Eine offizielle Übergabe dieser Installation erfolgte jetzt durch Dr. Holger Küst, Sprecher des ADFC Hofheim/Eppstein/Kriftel, an den Ersten Beigeordneten der Gemeinde, Franz Jirasek, und Volker Kaufmann von der Gemeinde. Einrichtung auf Kosten des Clubs ist nicht billig. Sie liegt bei etwa 800 Euro pro Stück und Verankerung im Boden.

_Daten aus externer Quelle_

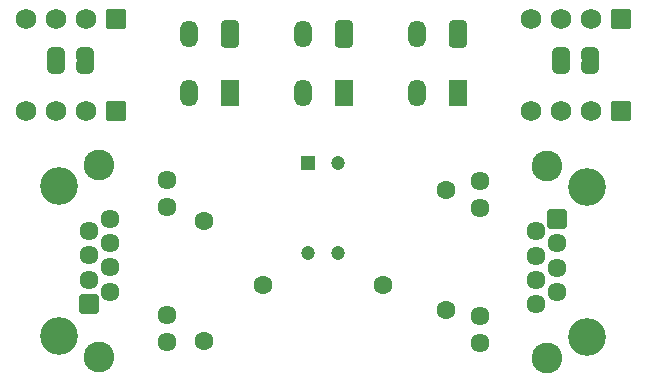
<source format=gbs>
G04 #@! TF.GenerationSoftware,KiCad,Pcbnew,9.0.2*
G04 #@! TF.CreationDate,2025-11-18T17:36:03+08:00*
G04 #@! TF.ProjectId,rio module,72696f20-6d6f-4647-956c-652e6b696361,rev?*
G04 #@! TF.SameCoordinates,Original*
G04 #@! TF.FileFunction,Soldermask,Bot*
G04 #@! TF.FilePolarity,Negative*
%FSLAX46Y46*%
G04 Gerber Fmt 4.6, Leading zero omitted, Abs format (unit mm)*
G04 Created by KiCad (PCBNEW 9.0.2) date 2025-11-18 17:36:03*
%MOMM*%
%LPD*%
G01*
G04 APERTURE LIST*
G04 Aperture macros list*
%AMRoundRect*
0 Rectangle with rounded corners*
0 $1 Rounding radius*
0 $2 $3 $4 $5 $6 $7 $8 $9 X,Y pos of 4 corners*
0 Add a 4 corners polygon primitive as box body*
4,1,4,$2,$3,$4,$5,$6,$7,$8,$9,$2,$3,0*
0 Add four circle primitives for the rounded corners*
1,1,$1+$1,$2,$3*
1,1,$1+$1,$4,$5*
1,1,$1+$1,$6,$7*
1,1,$1+$1,$8,$9*
0 Add four rect primitives between the rounded corners*
20,1,$1+$1,$2,$3,$4,$5,0*
20,1,$1+$1,$4,$5,$6,$7,0*
20,1,$1+$1,$6,$7,$8,$9,0*
20,1,$1+$1,$8,$9,$2,$3,0*%
%AMFreePoly0*
4,1,23,0.500000,-0.750000,0.000000,-0.750000,0.000000,-0.745722,-0.065263,-0.745722,-0.191342,-0.711940,-0.304381,-0.646677,-0.396677,-0.554381,-0.461940,-0.441342,-0.495722,-0.315263,-0.495722,-0.250000,-0.500000,-0.250000,-0.500000,0.250000,-0.495722,0.250000,-0.495722,0.315263,-0.461940,0.441342,-0.396677,0.554381,-0.304381,0.646677,-0.191342,0.711940,-0.065263,0.745722,0.000000,0.745722,
0.000000,0.750000,0.500000,0.750000,0.500000,-0.750000,0.500000,-0.750000,$1*%
%AMFreePoly1*
4,1,23,0.000000,0.745722,0.065263,0.745722,0.191342,0.711940,0.304381,0.646677,0.396677,0.554381,0.461940,0.441342,0.495722,0.315263,0.495722,0.250000,0.500000,0.250000,0.500000,-0.250000,0.495722,-0.250000,0.495722,-0.315263,0.461940,-0.441342,0.396677,-0.554381,0.304381,-0.646677,0.191342,-0.711940,0.065263,-0.745722,0.000000,-0.745722,0.000000,-0.750000,-0.500000,-0.750000,
-0.500000,0.750000,0.000000,0.750000,0.000000,0.745722,0.000000,0.745722,$1*%
G04 Aperture macros list end*
%ADD10C,3.200000*%
%ADD11RoundRect,0.102000X-0.704000X0.704000X-0.704000X-0.704000X0.704000X-0.704000X0.704000X0.704000X0*%
%ADD12C,1.612000*%
%ADD13C,2.604000*%
%ADD14RoundRect,0.250000X0.620000X0.620000X-0.620000X0.620000X-0.620000X-0.620000X0.620000X-0.620000X0*%
%ADD15C,1.740000*%
%ADD16R,1.500000X2.300000*%
%ADD17RoundRect,0.250001X0.499999X0.899999X-0.499999X0.899999X-0.499999X-0.899999X0.499999X-0.899999X0*%
%ADD18O,1.500000X2.300000*%
%ADD19C,1.600000*%
%ADD20R,1.200000X1.200000*%
%ADD21C,1.200000*%
%ADD22RoundRect,0.102000X0.704000X-0.704000X0.704000X0.704000X-0.704000X0.704000X-0.704000X-0.704000X0*%
%ADD23FreePoly0,270.000000*%
%ADD24FreePoly1,270.000000*%
G04 APERTURE END LIST*
G36*
X95000000Y-65100000D02*
G01*
X96500000Y-65100000D01*
X96500000Y-65400000D01*
X95000000Y-65400000D01*
X95000000Y-65100000D01*
G37*
G36*
X92500000Y-65100000D02*
G01*
X94000000Y-65100000D01*
X94000000Y-65400000D01*
X92500000Y-65400000D01*
X92500000Y-65100000D01*
G37*
G36*
X52250000Y-65100000D02*
G01*
X53750000Y-65100000D01*
X53750000Y-65400000D01*
X52250000Y-65400000D01*
X52250000Y-65100000D01*
G37*
G36*
X49750000Y-65100000D02*
G01*
X51250000Y-65100000D01*
X51250000Y-65400000D01*
X49750000Y-65400000D01*
X49750000Y-65100000D01*
G37*
D10*
X50750000Y-75890000D03*
X50750000Y-88590000D03*
D11*
X53290000Y-85810000D03*
D12*
X55070000Y-84790000D03*
X53290000Y-83770000D03*
X55070000Y-82750000D03*
X53290000Y-81730000D03*
X55070000Y-80710000D03*
X53290000Y-79690000D03*
X55070000Y-78670000D03*
X59890000Y-89100000D03*
X59890000Y-86810000D03*
X59890000Y-77670000D03*
X59890000Y-75380000D03*
D13*
X54180000Y-74115000D03*
X54180000Y-90365000D03*
D14*
X98305000Y-61750000D03*
D15*
X95765000Y-61750000D03*
X93225000Y-61750000D03*
X90685000Y-61750000D03*
D16*
X74910000Y-67982500D03*
D17*
X74910000Y-62982500D03*
D18*
X71410000Y-67982500D03*
X71410000Y-62982500D03*
D19*
X83547500Y-76170000D03*
X83547500Y-86330000D03*
D14*
X55555000Y-61750000D03*
D15*
X53015000Y-61750000D03*
X50475000Y-61750000D03*
X47935000Y-61750000D03*
D16*
X65250000Y-67982500D03*
D17*
X65250000Y-62982500D03*
D18*
X61750000Y-67982500D03*
X61750000Y-62982500D03*
D19*
X63000000Y-89000000D03*
X63000000Y-78840000D03*
D14*
X98305000Y-69500000D03*
D15*
X95765000Y-69500000D03*
X93225000Y-69500000D03*
X90685000Y-69500000D03*
D20*
X71855000Y-73940000D03*
D21*
X71855000Y-81560000D03*
X74395000Y-73940000D03*
X74395000Y-81560000D03*
D10*
X95500000Y-88600000D03*
X95500000Y-75900000D03*
D22*
X92960000Y-78680000D03*
D12*
X91180000Y-79700000D03*
X92960000Y-80720000D03*
X91180000Y-81740000D03*
X92960000Y-82760000D03*
X91180000Y-83780000D03*
X92960000Y-84800000D03*
X91180000Y-85820000D03*
X86360000Y-75390000D03*
X86360000Y-77680000D03*
X86360000Y-86820000D03*
X86360000Y-89110000D03*
D13*
X92070000Y-90375000D03*
X92070000Y-74125000D03*
D19*
X78205000Y-84250000D03*
X68045000Y-84250000D03*
D16*
X84580000Y-68000000D03*
D17*
X84580000Y-63000000D03*
D18*
X81080000Y-68000000D03*
X81080000Y-63000000D03*
D14*
X55555000Y-69500000D03*
D15*
X53015000Y-69500000D03*
X50475000Y-69500000D03*
X47935000Y-69500000D03*
D23*
X95750000Y-64600000D03*
D24*
X95750000Y-65900000D03*
D23*
X93250000Y-64600000D03*
D24*
X93250000Y-65900000D03*
D23*
X53000000Y-64600000D03*
D24*
X53000000Y-65900000D03*
D23*
X50500000Y-64600000D03*
D24*
X50500000Y-65900000D03*
M02*

</source>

„Wir hatten dieselbe Vorstellung von der Aufstellung,“ schildert Jirasek die gemeinsame Überlegung nach örtlicher Installation zwischen Rathaus und Club. Die Fahrradfahrer in Kriftel werden dieser Aufstellung in zentraler Lage Ortsmitte zustimmen. Hier können auch „Pulks“ anhalten, ohne den Verkehr auf der Straße zu behindern, und neue Luft tanken.

Jirasek erkennt in dieser Aufstellung ein Entgegenkommen des Clubs an die Gemeinde: Seit Jahren verhandele und spreche man freundlich miteinander, treffe sich auch zu einem regelmäßigen Jahresgespräch, und überlege gemeinsam, wie man Kriftel noch fahrradfreundlicher und damit auch umweltfreundlicher gestalten könne.

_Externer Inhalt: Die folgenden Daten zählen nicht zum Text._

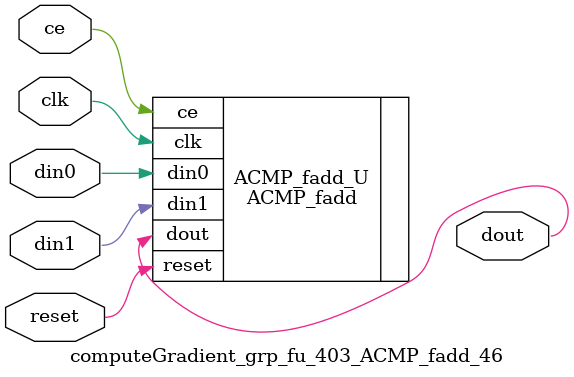
<source format=v>

`timescale 1 ns / 1 ps
module computeGradient_grp_fu_403_ACMP_fadd_46(
    clk,
    reset,
    ce,
    din0,
    din1,
    dout);

parameter ID = 32'd1;
parameter NUM_STAGE = 32'd1;
parameter din0_WIDTH = 32'd1;
parameter din1_WIDTH = 32'd1;
parameter dout_WIDTH = 32'd1;
input clk;
input reset;
input ce;
input[din0_WIDTH - 1:0] din0;
input[din1_WIDTH - 1:0] din1;
output[dout_WIDTH - 1:0] dout;



ACMP_fadd #(
.ID( ID ),
.NUM_STAGE( 4 ),
.din0_WIDTH( din0_WIDTH ),
.din1_WIDTH( din1_WIDTH ),
.dout_WIDTH( dout_WIDTH ))
ACMP_fadd_U(
    .clk( clk ),
    .reset( reset ),
    .ce( ce ),
    .din0( din0 ),
    .din1( din1 ),
    .dout( dout ));

endmodule

</source>
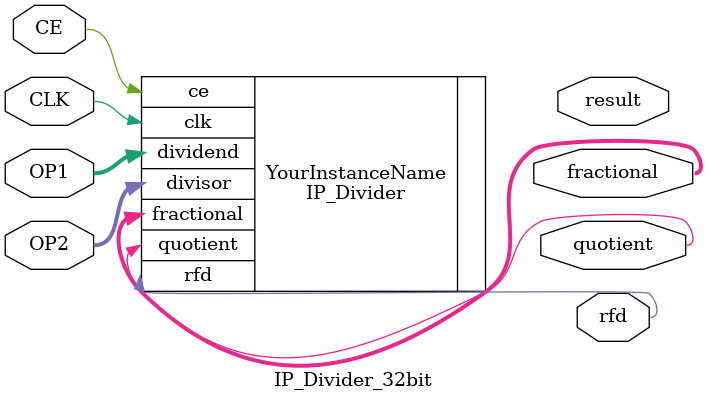
<source format=v>
`timescale 1ns / 1ps
module IP_Divider_32bit
			#(parameter WIDTH = 32)

			( input 				  CLK,						  //clock				 
									 // nRST,						  //negative reset
			  input [WIDTH-1:0] OP1,						  //input
			  input [WIDTH-1:0] OP2,						  //input
			  input 				  CE,								
			  output 	 	  		rfd,					  //exception out
			  output 	 	  		quotient,					  //exception out
			  output [WIDTH-1:0]	fractional,					  //exception out
			  output [WIDTH-1:0] result //final width = mantissa part + exponent part + sign bit
			 ); 

IP_Divider YourInstanceName (
	.clk(CLK), // input clk
	.ce(CE), // input ce
	.rfd(rfd), // output rfd
	.dividend(OP1), // input [31 : 0] dividend
	.divisor(OP2), // input [31 : 0] divisor
	.quotient(quotient), // output [31 : 0] quotient
	.fractional(fractional)); // output [31 : 0] fractional

endmodule

</source>
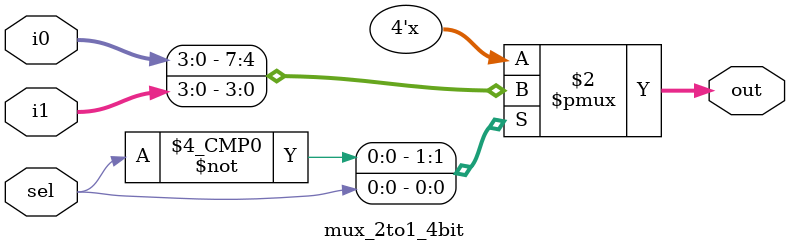
<source format=v>
module mux_2to1_4bit (i0, i1, sel, out);
    input [3:0] i0, i1;
    input sel;
    output reg [3:0] out;
    always @(i0 or i1 or sel)begin
        case (sel)
            1'b0 : out = i0;
            1'b1 : out = i1;
            default: out = 4'bx;
        endcase
    end
endmodule
</source>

Entfernungshinweisschilder für Fahrradfahrer bestehen bereits in Kriftel. Man denke auch an weitere Bordsteinabsenkungen, womit man auch Rollstuhlfahrern und älteren Mitbürgern an Rollatoren entgegen kommt. „Alles was ein Rad hat kommt auf den Prüfstand“, beschreibt der Erste Beigeordnete das gemeinsame Bemühen von Verwaltung und Club. Wenn es dabei mal eng wird für Fußgänger und Radfahrer wird in Kriftel eher zugunsten der Fußgänger markiert.

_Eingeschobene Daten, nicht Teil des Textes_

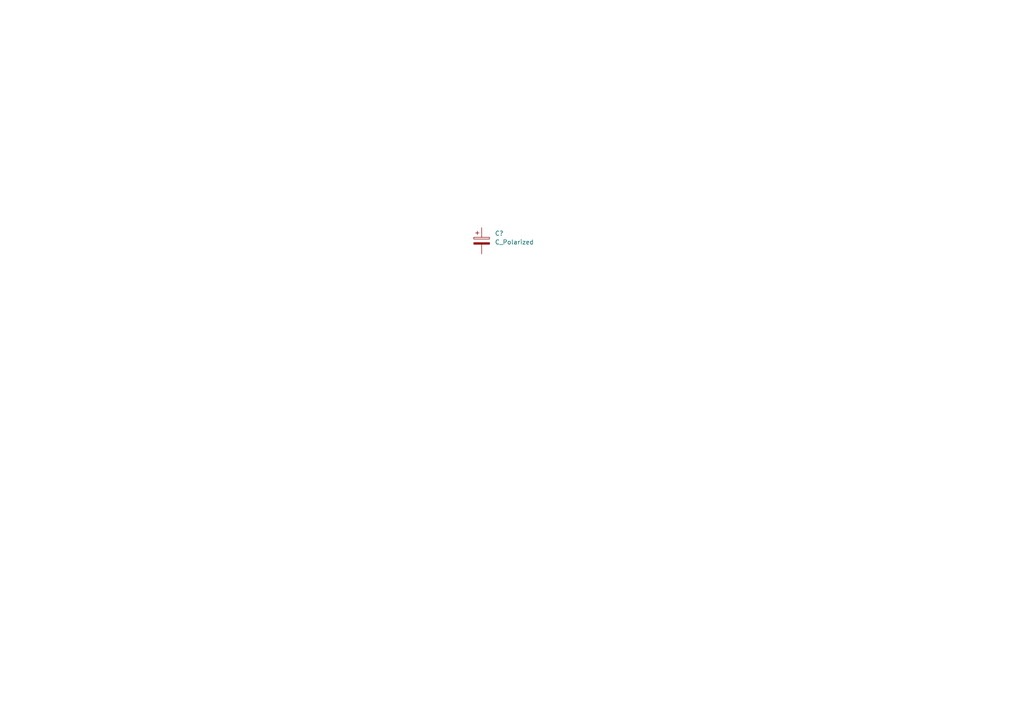
<source format=kicad_sch>
(kicad_sch
	(version 20250114)
	(generator "eeschema")
	(generator_version "9.0")
	(uuid "8bad6f27-2ebf-4409-bb71-1671097f8f12")
	(paper "A4")
	(title_block
		(title "capacitor_electrolytic")
	)
	
	(symbol
		(lib_id "Device:C_Polarized")
		(at 139.7 69.85 0)
		(unit 1)
		(exclude_from_sim no)
		(in_bom yes)
		(on_board yes)
		(dnp no)
		(fields_autoplaced yes)
		(uuid "251d46af-1f8e-4119-9f84-99ac22cd822a")
		(property "Reference" "C?"
			(at 143.51 67.6909 0)
			(effects
				(font
					(size 1.27 1.27)
				)
				(justify left)
			)
		)
		(property "Value" "C_Polarized"
			(at 143.51 70.2309 0)
			(effects
				(font
					(size 1.27 1.27)
				)
				(justify left)
			)
		)
		(property "Footprint" ""
			(at 140.6652 73.66 0)
			(effects
				(font
					(size 1.27 1.27)
				)
				(hide yes)
			)
		)
		(property "Datasheet" "~"
			(at 139.7 69.85 0)
			(effects
				(font
					(size 1.27 1.27)
				)
				(hide yes)
			)
		)
		(property "Description" "Polarized capacitor"
			(at 139.7 69.85 0)
			(effects
				(font
					(size 1.27 1.27)
				)
				(hide yes)
			)
		)
		(pin "2"
			(uuid "fdfbfa17-5a14-4c1e-b1e9-311ce46cd958")
		)
		(pin "1"
			(uuid "f955f9cd-fe76-452c-97ab-9ec66ca22aef")
		)
		(instances
			(project ""
				(path "/8bad6f27-2ebf-4409-bb71-1671097f8f12"
					(reference "C?")
					(unit 1)
				)
			)
		)
	)
	(sheet_instances
		(path "/"
			(page "1")
		)
	)
	(embedded_fonts no)
)

</source>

Mit der Schmelzwegsanierung sei sowohl für Radfahrer wie Fußgänger eine Ideallösung parallel zur Fahrbahn Autoverkehr gelungen, weist Jirasek auf eine jüngste Maßnahme hin, die beispielhaft für die drei Verkehrsteilnehmer Fußgänger, Fahrradfahrer und Motorisierte sei.